Im Bereich der Spionageabwehr beschäftigte sich der Verfassungsschutz mehrfach mit russischen Akteuren. Insgesamt habe die Cyberabwehr in 13 Fällen konkrete Anhaltspunkte auf staatlich gesteuerte Aktivitäten gegen niedersächsische informationstechnische Systeme festgestellt, sagte der Behördenchef. Adressaten waren Unternehmen, Behörden, Universitäten sowie Privatpersonen. Öffentlich wurde der Ausfall des Satellitennetzwerks KA-SAT, das die Betreiber zur Kommunikation mit ihren Windkraftanlagen nutzen.

Die vermutlich von russischen Geheimdiensten gesteuerte Hackergruppe „Ghostwriter“ habe zudem versucht, das öffentliche Meinungsbild zu beeinflussen, hieß es. Auch elf niedersächsische Landtagsabgeordnete wurden demnach Opfer von Phishing-Angriffen.

„Diese Entwicklungen nehmen wir nicht hin“, sagte die Innenministerin. „Den russischen Fake-News und Lügenerzählungen müssen wir noch aktiver entgegentreten und Falschinformationen nicht unwidersprochen im digitalen Raum stehen lassen.“ Sie werde sich bei der nächsten Innenministerkonferenz dafür einsetzen, einen 2022 beschlossenen Aktionsplan gegen Desinformation auch umzusetzen.

Der Rechtsextremismus sei weiterhin die größte Gefahr, sagte Behrens. Über soziale Medien sickere Hass und Hetze, Rassismus und Antisemitismus in die Gesellschaft ein. 1610 Personen werden landesweit als Rechtsextremisten eingestuft, das sind 120 weniger als im Vorjahr.

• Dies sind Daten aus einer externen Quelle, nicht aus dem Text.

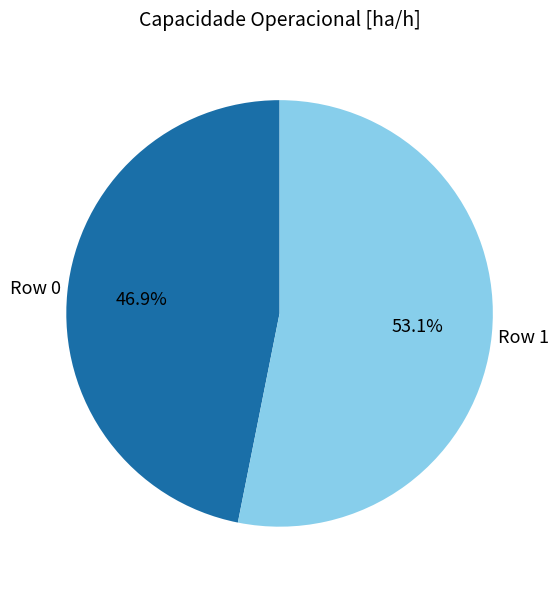

Do Row 0 and Row 1 together represent more than half of the pie?

Yes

Die Zahl der „Reichsbürger und Selbstverwalter“ bleibt konstant bei rund 900 Personen. Wegen ihrer Affinität zu Waffen stellten sie eine große Gefahr dar, hieß es. Im Zusammenhang mit Ermittlungen gegen eine mutmaßliche terroristische Vereinigung aus dem „Reichsbürger“-Milieu sind unter den 26 Verhafteten vier Personen aus Niedersachsen. Von den inzwischen 63 Beschuldigten stammen sechs aus Niedersachsen.

Der Bericht 2022 zählt landesweit etwas mehr als 1200 Linksextremisten. Ihre Themenschwerpunkte seien aktuell der Klimaschutz, der angespannte Wohnungsmarkt sowie der Antimilitarismus. Es sei wichtig, dass Klimaaktivistinnen und -aktivisten Distanz einnehmen zu extremistischen und kriminellen Kräften, betonte die Innenministerin.

Verfassungsschutzpräsident Pejril sagte, dass bei der Gruppierung Letzte Generation, die für viel Aufsehen und Ärger sorge, derzeit extremistische Bestrebungen „nicht erkennbar“ seien. Die Aktionen der „sogenannten Klimakleber“ würden aber fortlaufend bewertet.

Eine „latente Anschlagsgefahr“ gibt es dem Verfassungsschutzbericht 2022 zufolge weiterhin durch islamistische Extremisten und Terroristen. Ein erhebliches Gefahrenpotenzial stellen dabei nach Analyse der Verfassungsschützer radikalisierte Einzelpersonen da, die häufig psychisch auffällig seien.

800 Personen werden in Niedersachsen dem Salafismus zugerechnet, der landesweit dominierenden islamistischen Strömung. Bundesweiten Einfluss hat die Deutschsprachige Muslimische Gemeinschaft (DMG) in Braunschweig, die allein auf YouTube derzeit etwa 70 000 Abonnenten zählt. Sie versuche insbesondere, junge Muslime zu radikalisieren.